▶ INFORMATION SHOWN:
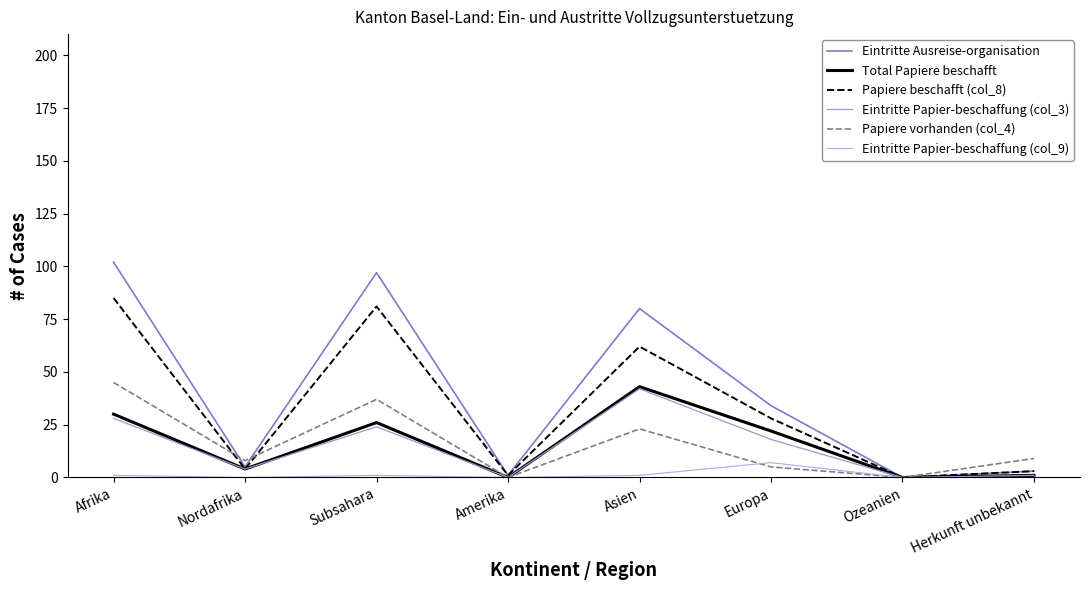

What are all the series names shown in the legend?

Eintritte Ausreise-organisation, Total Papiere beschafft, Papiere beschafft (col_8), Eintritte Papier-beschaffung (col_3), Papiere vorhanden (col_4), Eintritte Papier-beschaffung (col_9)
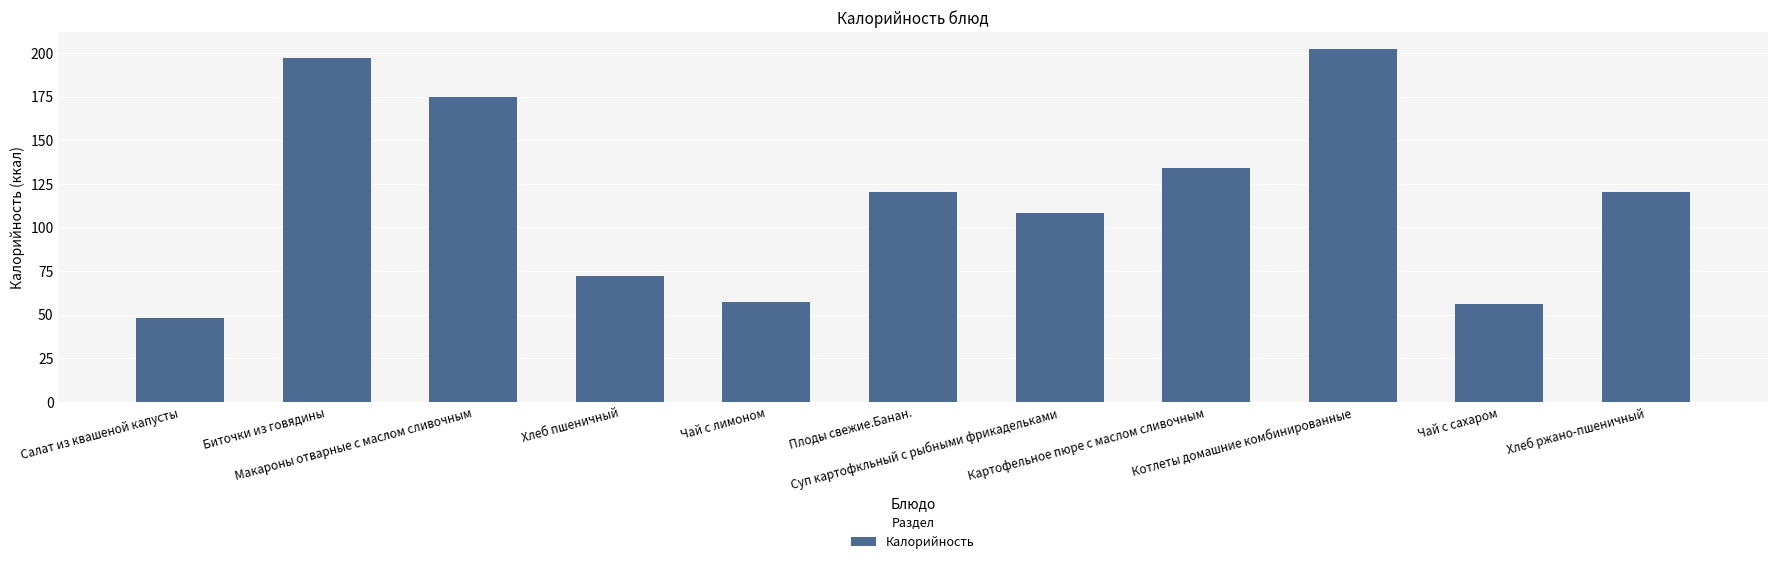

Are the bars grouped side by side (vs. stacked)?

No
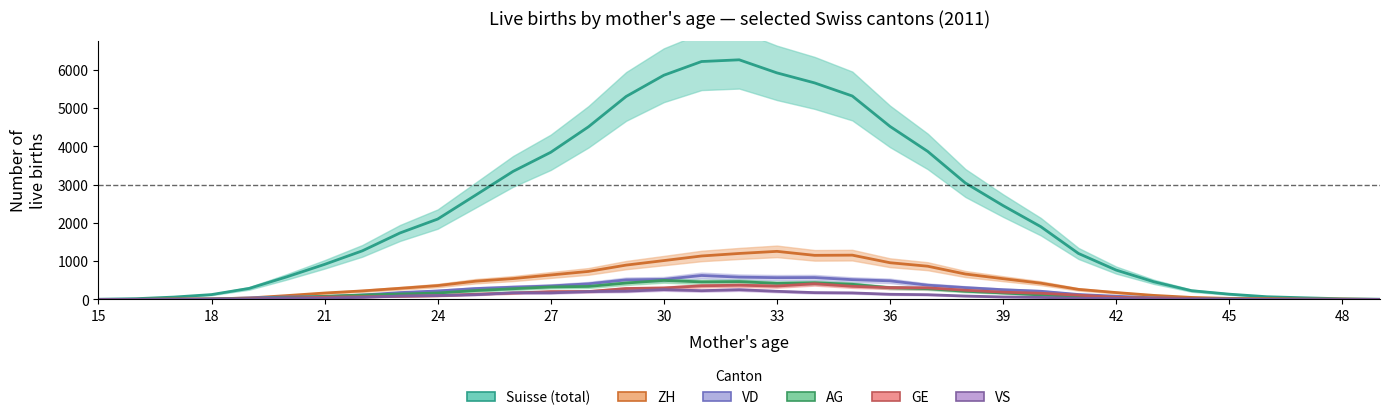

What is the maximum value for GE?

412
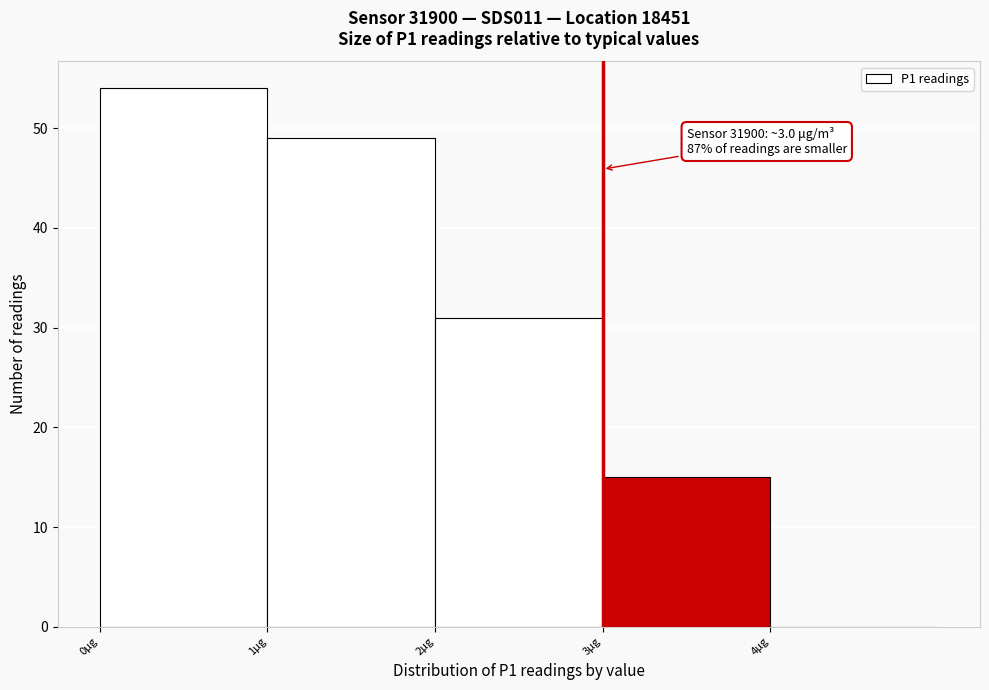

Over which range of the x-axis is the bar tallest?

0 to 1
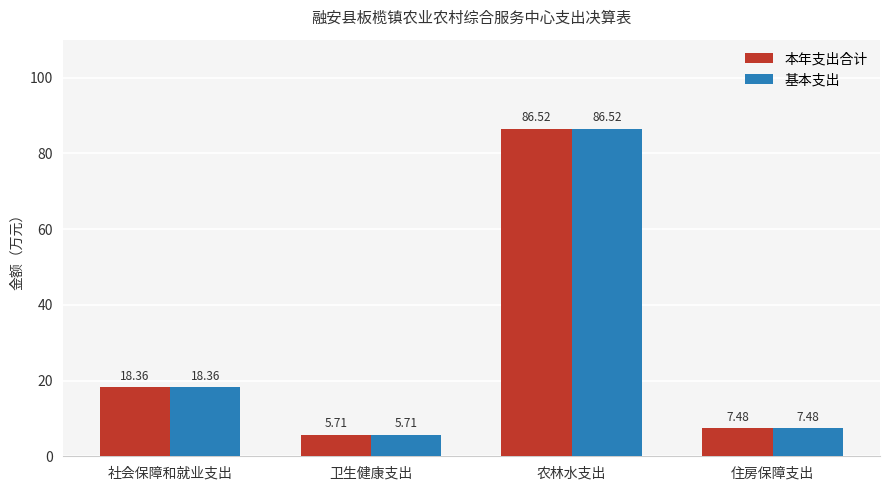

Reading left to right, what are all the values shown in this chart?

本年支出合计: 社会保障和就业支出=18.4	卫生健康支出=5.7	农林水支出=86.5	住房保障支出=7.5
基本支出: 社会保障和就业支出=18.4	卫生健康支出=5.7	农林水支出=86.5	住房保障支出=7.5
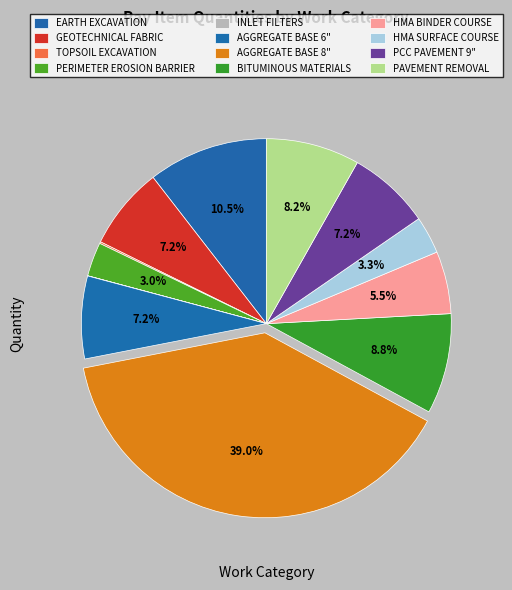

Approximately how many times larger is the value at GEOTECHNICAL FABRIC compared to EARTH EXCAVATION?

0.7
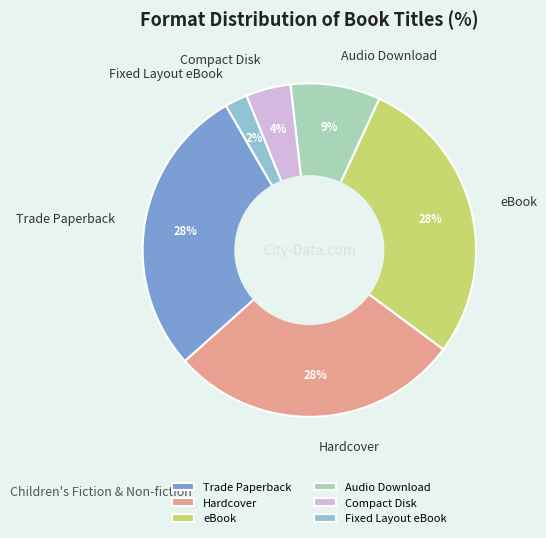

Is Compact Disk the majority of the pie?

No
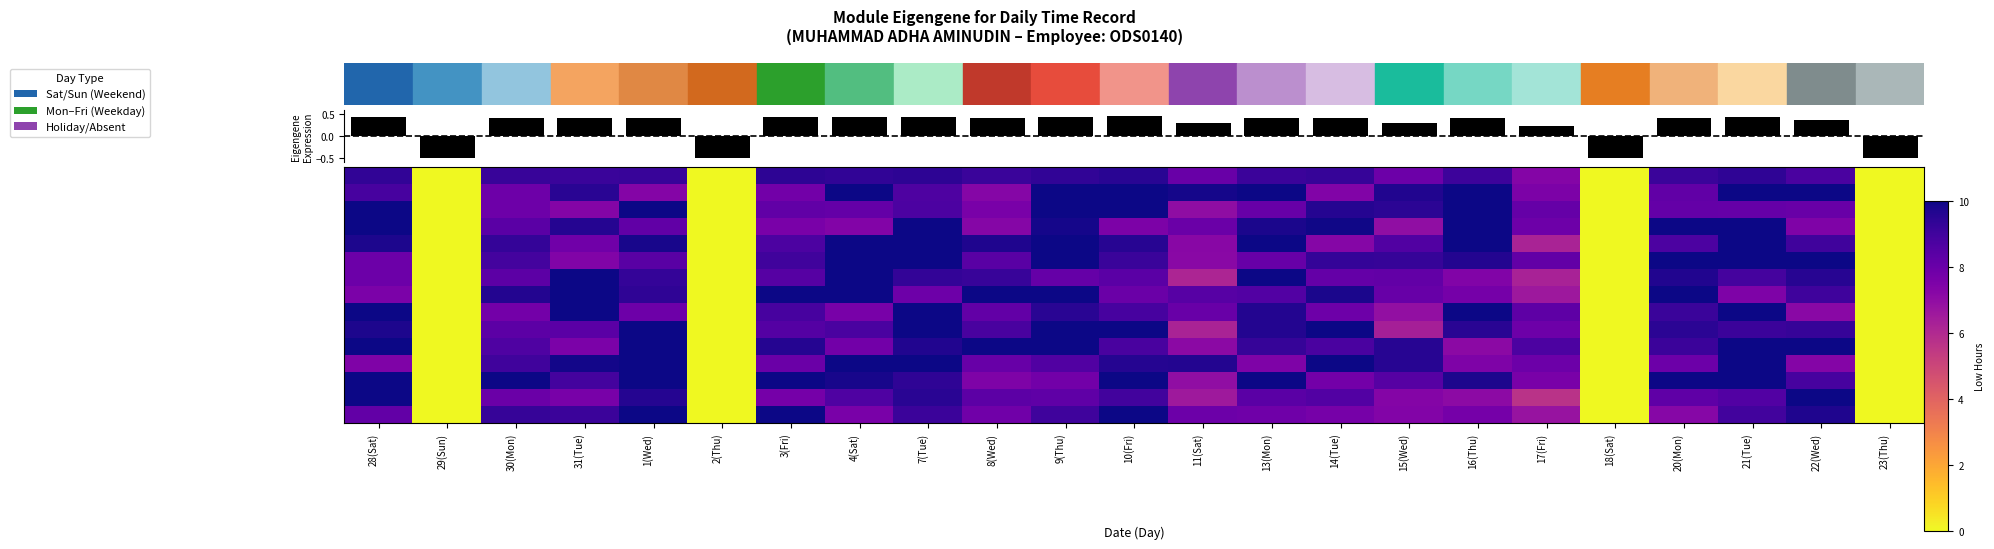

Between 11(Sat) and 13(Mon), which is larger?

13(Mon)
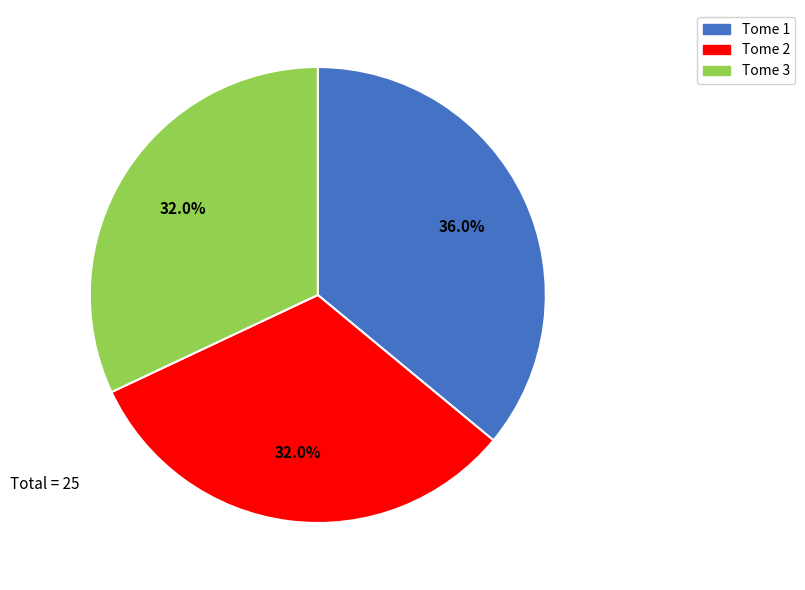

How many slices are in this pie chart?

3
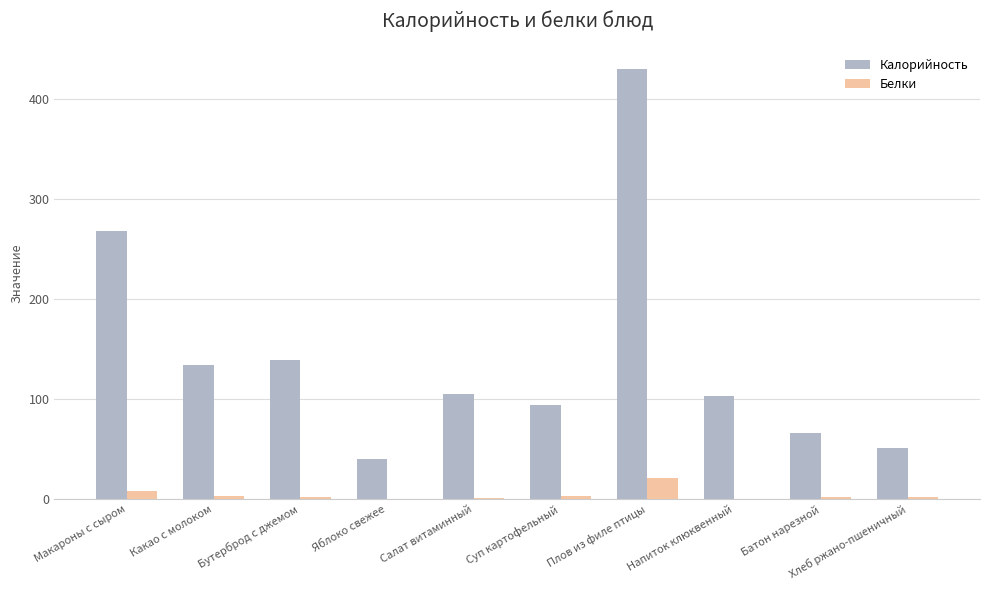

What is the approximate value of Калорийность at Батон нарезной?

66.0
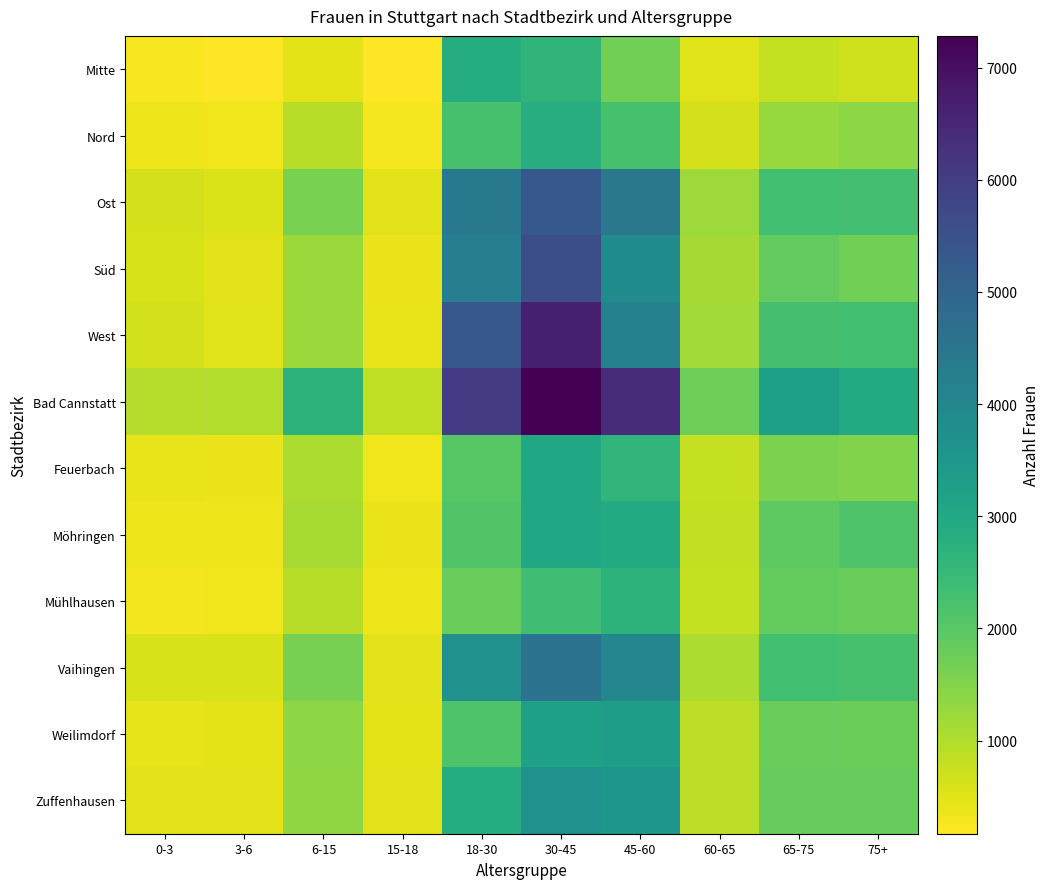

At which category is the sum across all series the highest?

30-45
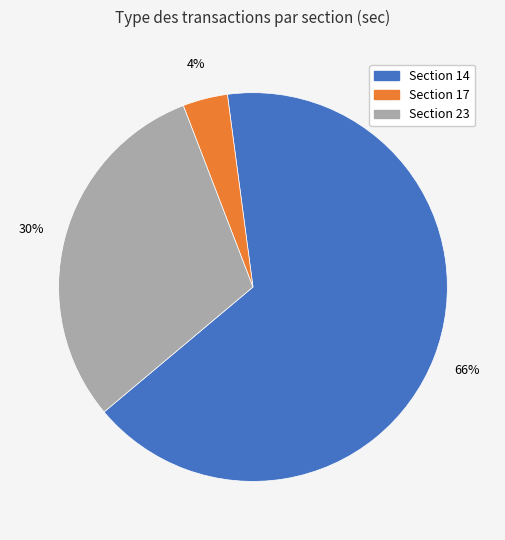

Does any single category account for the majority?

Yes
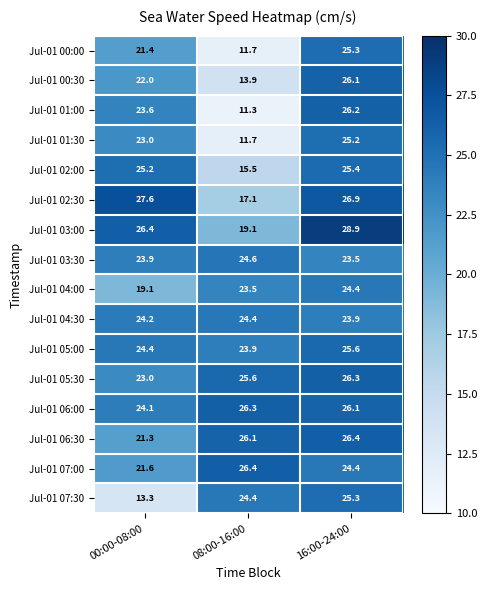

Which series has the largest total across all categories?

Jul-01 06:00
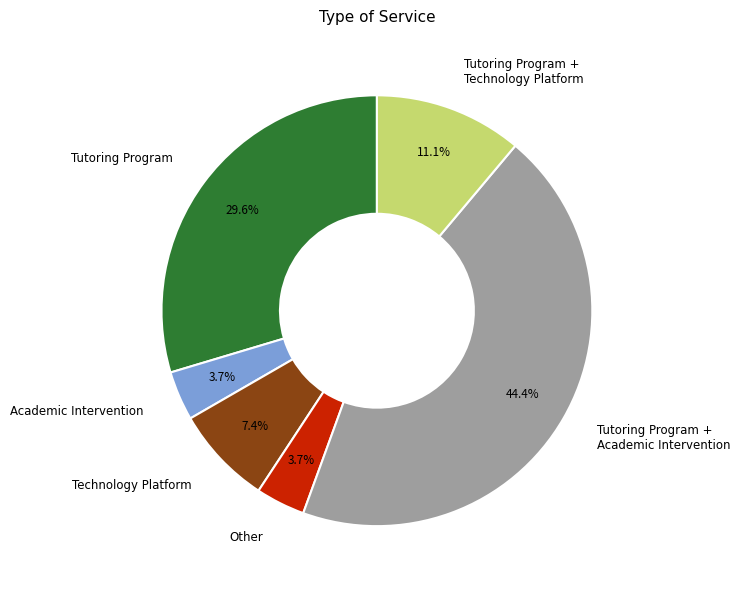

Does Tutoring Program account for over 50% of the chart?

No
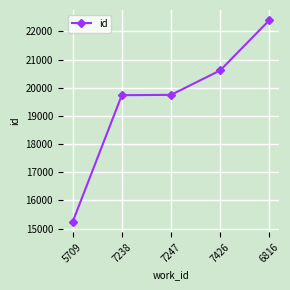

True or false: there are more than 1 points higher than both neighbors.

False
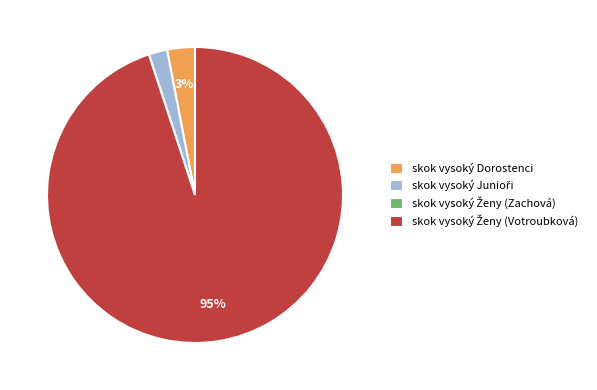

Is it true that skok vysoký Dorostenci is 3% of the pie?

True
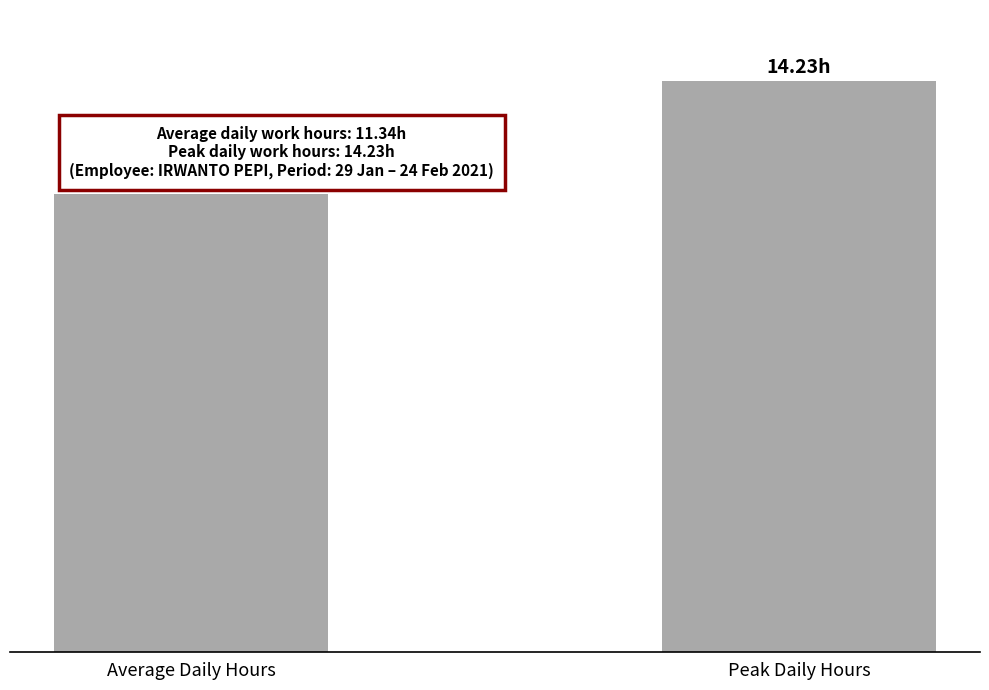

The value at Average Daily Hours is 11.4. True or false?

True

▶ YOUR INSTRUCTIONS:
Reproduce the data above line for line, leaving out the pictures.

▶ REPLY TO THE TASK:
What are all the series names shown in the legend?

Eintritte Ausreise-organisation, Total Papiere beschafft, Papiere beschafft (col_8), Eintritte Papier-beschaffung (col_3), Papiere vorhanden (col_4), Eintritte Papier-beschaffung (col_9)

Are the bars grouped side by side (vs. stacked)?

No

What is the maximum value for GE?

412

Over which range of the x-axis is the bar tallest?

0 to 1

Reading left to right, what are all the values shown in this chart?

本年支出合计: 社会保障和就业支出=18.4	卫生健康支出=5.7	农林水支出=86.5	住房保障支出=7.5
基本支出: 社会保障和就业支出=18.4	卫生健康支出=5.7	农林水支出=86.5	住房保障支出=7.5

Approximately how many times larger is the value at GEOTECHNICAL FABRIC compared to EARTH EXCAVATION?

0.7

Is Compact Disk the majority of the pie?

No

Between 11(Sat) and 13(Mon), which is larger?

13(Mon)

How many slices are in this pie chart?

3

What is the approximate value of Калорийность at Батон нарезной?

66.0

At which category is the sum across all series the highest?

30-45

Does any single category account for the majority?

Yes

Which series has the largest total across all categories?

Jul-01 06:00

Does Tutoring Program account for over 50% of the chart?

No

True or false: there are more than 1 points higher than both neighbors.

False

Is it true that skok vysoký Dorostenci is 3% of the pie?

True

The value at Average Daily Hours is 11.4. True or false?

True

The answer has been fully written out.